Bill is satisfied with this first deliverable and understands the statistical significance of your results. He wants to continue working with you to refine the work provided.

In particular, he would like to know the sneaky districts that are uncertain but promising. That is, those where:
 - the house value predicted by the model is below $150,000
 - but the upper bound predicted by MAPIE exceeds this threshold

You have educated Bill on the limitations of AI, and he understands that he will have to make a case-by-case decision with his teams for these districts.

Let's refine the deliverable by displaying these uncertain districts in orange.

![title](https://github.com/Valentin-Laurent/MAPIE-DataCraft/blob/main/notebooks/use_case_files/orange-districts.png?raw=1)

**Exercise 9**:
- Create a Numpy array `orange_sneaky_districts` containing the list of uncertain districts we want to display (`True`) or not (`False`) from `y_preds_sneaky` and `y_pred_intervals_sneaky`.
- Add the `Orange district` column to the `map_data` DataFrame
- Display the new map

In [None]:
orange_sneaky_districts = (y_preds_sneaky <= 1.5) & (y_pred_intervals_sneaky[:, 0, 0] <= 1.5) & (y_pred_intervals_sneaky[:, 1, 0] > 1.5)  # correction
map_data["Orange district"] = orange_sneaky_districts  # correction

In [None]:
california_map = folium.Map(location=[36.7783, -119.4179], zoom_start=6, min_zoom=5)

for _, row in map_data.iterrows():
    if row["Green district"]:
        folium.CircleMarker(
            location=[row['Latitude'], row['Longitude']],
            radius=3,
            color="green",
            fill=True,
            fill_opacity=0.7,
        ).add_to(california_map)

for _, row in map_data.iterrows():
    if row["Orange district"]:
        folium.CircleMarker(
            location=[row['Latitude'], row['Longitude']],
            radius=1,
            color="orange",
            fill=True,
            fill_opacity=0.7,
        ).add_to(california_map)

n_orange_district = map_data["Orange district"].sum()
print("Total number of sneaky districts", n_sneaky_district_total)
print("Number of green districts", n_green_district)
print("Number of orange districts", n_orange_district)
print("Number of districts not displayed on the map", n_sneaky_district_total - n_green_district - n_orange_district)

california_map

Congratulations!
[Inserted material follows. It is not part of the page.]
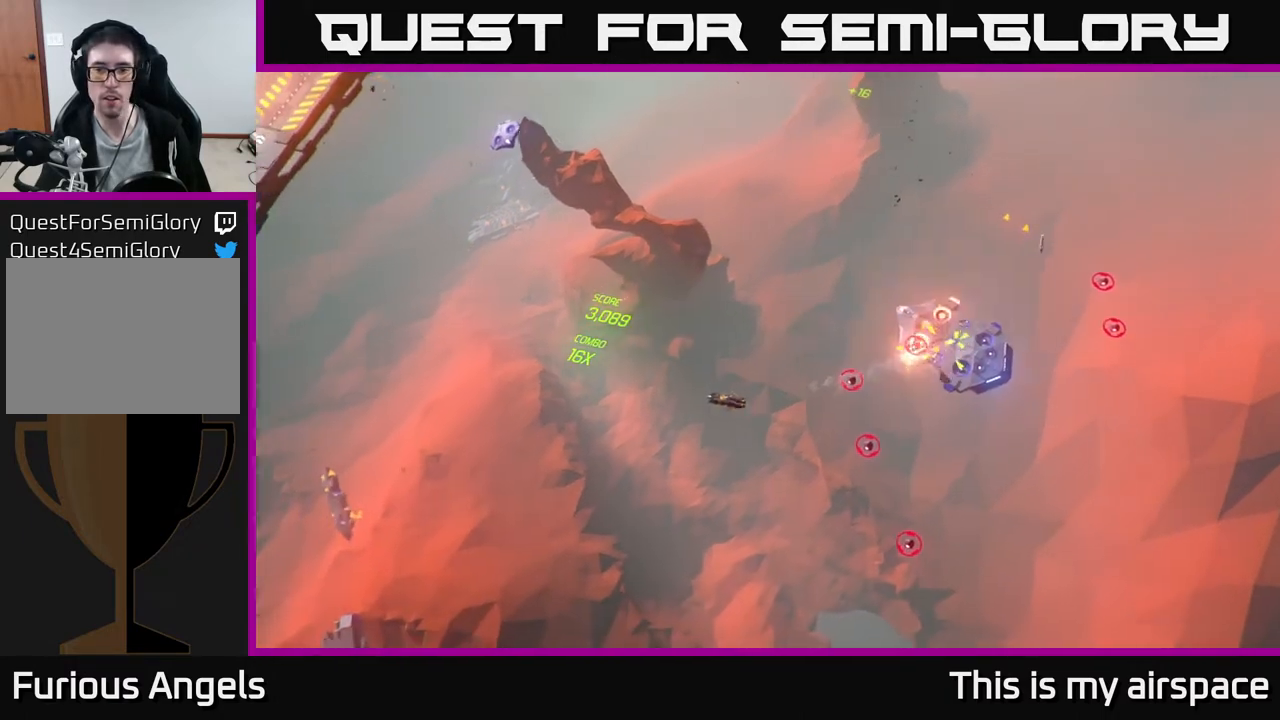
{"buttons": [], "left_stick": "center", "events": [[33, "left_stick", "center"]]}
You are now an expert in conformal predictions ;)

# To Go Further

Some open questions to further reflect on this use case:
1. Imagine Bill is not risk-averse but rather a daredevil: What confidence level choices would you make? What choice between green and orange districts?
2. Bill informs us that the total number of rooms is an indicator of interest in his profitability calculations. We can look at the conditional coverage rate based on the total number of rooms (for example, by dividing this variable into categories: 0-10, 10-20, 30-40, 40-50). Are the coverage rates corresponding to these different categories homogeneous? If not, what remediation method could we use?